Work request A:
In the digital citizenship text, why is assuming positive intent especially important online?
Work request B:
Translate this sentence from the digital citizenship text into Spanish: "As educators, we should model the type of choices and behaviors that we want to see from our students."

Text under study:
====

International Society for Technology in Education (ISTE) Standard 2

ISTE Standard 2, Digital Citizen, students recognize the rights, responsibilities and opportunities of living, learning and working in an interconnected digital world, and they act and model in ways that are safe, legal and ethical. Students will:

  1. Cultivate and manage their digital identity and reputation and are aware of the permanence of their actions in the digital world.
  2. Engage in positive, safe, legal and ethical behavior when using technology, including social interactions online or when using networked devices.
  3. Demonstrate an understanding of and respect for the rights and obligations of using and sharing intellectual property.
  4. Manage their personal data to maintain digital privacy and security and are aware of data-collection technology used to track their navigation online.

As we look at being good citizens overall during a challenging time, thinking about what good online citizenship means is a good review and preparation for better overall interactions and guiding of learning online.  Acting in model ways that are safe, legal, and ethical are important ideas to keep in mind. As educators, we should model the type of choices and behaviors that we want to see from our students. Online actions are much more permanent because there’s a digital record so being cognizant of this is important.  Assuming positive intent is especially important because tone and body language are often hard to communicate online. Additionally, a genuine understanding and respect for intellectual property is important online as well as a general area for improvement in education. Finally, managing personal data as an educator means not only monitoring your own personal data but protecting that of those whom you work with and teach as well.  All of these things are natural extensions of good citizenship during the best of times let alone during challenging times, and extending these critical ideals to an online learning environment will make for a much better and overall more productive experience for everyone.

Essential Question

How do teachers shift from in-person professional development to virtual online learning for their own edification and what are the andragogical versus pedagogical implications?

Shifting from Face-to-Face to Online Face Time

Synchronous Video Chat Programs with Chat Rooms: Transitioning from face-to-face in person to face-to-face online is not as straightforward as one might imagine.  It is difficult to engage a large group via video chat. Some programs support up to 9-10 in a group well but once you grow beyond the “brady bunch” frame then it’s extremely difficult to have small interactions that normally occur in an in-person large group setting.  So this medium cannot just be approached as a substitute for in-person but as its own unique thing and as a different way to engage a group of people. For example, one difference that can be an enhancement is the back-channel chat that allows more voices to be heard without interrupting the presenters and also allow for more interaction.  This combined with breakout rooms for smaller chats that can instantaneously become small group discussions or work groups which can then regroup with the large group. Some examples of common video chat programs are Skype, Google Chat, Zoom, WebEx, Teams, Big Blue Button, and Google Meet, but there are definitely many more options out there.

====

Records:
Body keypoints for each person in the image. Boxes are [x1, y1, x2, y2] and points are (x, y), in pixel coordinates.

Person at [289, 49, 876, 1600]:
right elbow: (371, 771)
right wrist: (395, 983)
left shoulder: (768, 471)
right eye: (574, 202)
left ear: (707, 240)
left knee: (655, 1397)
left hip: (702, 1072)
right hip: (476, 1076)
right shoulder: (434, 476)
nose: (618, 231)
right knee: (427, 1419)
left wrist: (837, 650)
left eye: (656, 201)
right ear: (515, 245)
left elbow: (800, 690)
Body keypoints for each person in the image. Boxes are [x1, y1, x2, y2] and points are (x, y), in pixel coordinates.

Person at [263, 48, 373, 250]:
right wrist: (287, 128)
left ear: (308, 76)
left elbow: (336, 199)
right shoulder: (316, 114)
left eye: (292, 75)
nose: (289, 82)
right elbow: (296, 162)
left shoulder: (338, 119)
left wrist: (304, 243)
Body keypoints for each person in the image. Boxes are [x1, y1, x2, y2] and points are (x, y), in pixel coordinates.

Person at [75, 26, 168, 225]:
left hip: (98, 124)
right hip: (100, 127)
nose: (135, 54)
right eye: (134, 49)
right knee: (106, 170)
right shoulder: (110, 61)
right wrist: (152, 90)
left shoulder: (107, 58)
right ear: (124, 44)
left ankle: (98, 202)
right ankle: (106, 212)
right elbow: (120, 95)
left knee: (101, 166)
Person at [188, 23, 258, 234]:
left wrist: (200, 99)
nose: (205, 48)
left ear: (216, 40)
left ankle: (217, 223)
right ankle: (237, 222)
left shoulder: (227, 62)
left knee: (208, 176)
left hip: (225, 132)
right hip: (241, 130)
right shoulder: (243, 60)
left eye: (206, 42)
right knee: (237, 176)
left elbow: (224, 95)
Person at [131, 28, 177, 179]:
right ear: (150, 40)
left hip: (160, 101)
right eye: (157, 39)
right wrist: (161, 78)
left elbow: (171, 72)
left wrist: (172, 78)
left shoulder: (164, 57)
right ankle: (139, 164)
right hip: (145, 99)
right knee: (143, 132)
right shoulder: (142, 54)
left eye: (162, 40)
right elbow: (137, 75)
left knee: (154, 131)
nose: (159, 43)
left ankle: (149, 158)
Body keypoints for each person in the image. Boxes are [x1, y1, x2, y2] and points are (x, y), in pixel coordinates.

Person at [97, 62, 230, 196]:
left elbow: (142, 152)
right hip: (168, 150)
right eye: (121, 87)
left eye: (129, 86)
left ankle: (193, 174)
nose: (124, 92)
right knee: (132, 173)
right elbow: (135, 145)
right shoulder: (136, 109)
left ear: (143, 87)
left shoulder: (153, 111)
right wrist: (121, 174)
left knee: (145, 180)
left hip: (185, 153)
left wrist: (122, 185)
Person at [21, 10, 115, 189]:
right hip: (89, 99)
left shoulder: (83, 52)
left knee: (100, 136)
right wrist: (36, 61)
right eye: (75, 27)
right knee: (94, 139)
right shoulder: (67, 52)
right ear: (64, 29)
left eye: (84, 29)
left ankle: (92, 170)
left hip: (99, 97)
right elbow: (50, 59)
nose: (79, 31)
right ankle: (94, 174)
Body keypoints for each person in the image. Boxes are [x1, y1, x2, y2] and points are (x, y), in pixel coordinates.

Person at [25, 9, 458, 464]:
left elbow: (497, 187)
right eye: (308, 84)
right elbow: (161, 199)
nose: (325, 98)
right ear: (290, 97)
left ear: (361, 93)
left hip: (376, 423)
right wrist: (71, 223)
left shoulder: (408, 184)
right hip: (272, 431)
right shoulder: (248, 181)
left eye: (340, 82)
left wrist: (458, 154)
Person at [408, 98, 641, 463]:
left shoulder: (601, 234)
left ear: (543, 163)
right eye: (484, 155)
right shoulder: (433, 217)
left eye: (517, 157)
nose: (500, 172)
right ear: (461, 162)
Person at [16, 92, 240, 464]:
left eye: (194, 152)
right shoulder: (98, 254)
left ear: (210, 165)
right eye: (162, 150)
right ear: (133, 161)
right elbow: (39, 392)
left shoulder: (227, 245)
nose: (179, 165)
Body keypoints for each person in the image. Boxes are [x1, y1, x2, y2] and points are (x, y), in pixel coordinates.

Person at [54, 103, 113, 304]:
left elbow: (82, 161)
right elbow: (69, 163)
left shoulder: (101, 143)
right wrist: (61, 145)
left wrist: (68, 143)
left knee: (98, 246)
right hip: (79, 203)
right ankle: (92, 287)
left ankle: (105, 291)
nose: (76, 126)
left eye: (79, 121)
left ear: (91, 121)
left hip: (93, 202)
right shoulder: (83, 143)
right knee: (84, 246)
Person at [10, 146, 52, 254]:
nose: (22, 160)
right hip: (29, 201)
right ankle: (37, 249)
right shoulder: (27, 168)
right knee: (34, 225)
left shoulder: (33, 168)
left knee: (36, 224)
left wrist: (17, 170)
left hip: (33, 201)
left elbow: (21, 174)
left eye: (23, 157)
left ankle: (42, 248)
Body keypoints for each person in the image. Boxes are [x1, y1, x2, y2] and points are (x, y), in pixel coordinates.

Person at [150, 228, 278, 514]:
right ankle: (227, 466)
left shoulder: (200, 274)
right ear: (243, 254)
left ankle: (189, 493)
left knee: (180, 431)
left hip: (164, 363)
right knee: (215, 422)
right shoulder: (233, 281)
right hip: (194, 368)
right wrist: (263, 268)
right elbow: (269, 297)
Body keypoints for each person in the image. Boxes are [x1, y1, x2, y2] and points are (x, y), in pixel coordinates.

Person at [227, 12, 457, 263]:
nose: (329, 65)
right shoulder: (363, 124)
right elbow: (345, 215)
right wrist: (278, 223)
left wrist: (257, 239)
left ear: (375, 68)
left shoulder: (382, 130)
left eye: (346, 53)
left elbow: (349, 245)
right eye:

====

Exercise result A:
Tone and body language are often hard to communicate online.

Exercise result B:
Como educadores, debemos modelar el tipo de decisiones y comportamientos que queremos ver en nuestros estudiantes.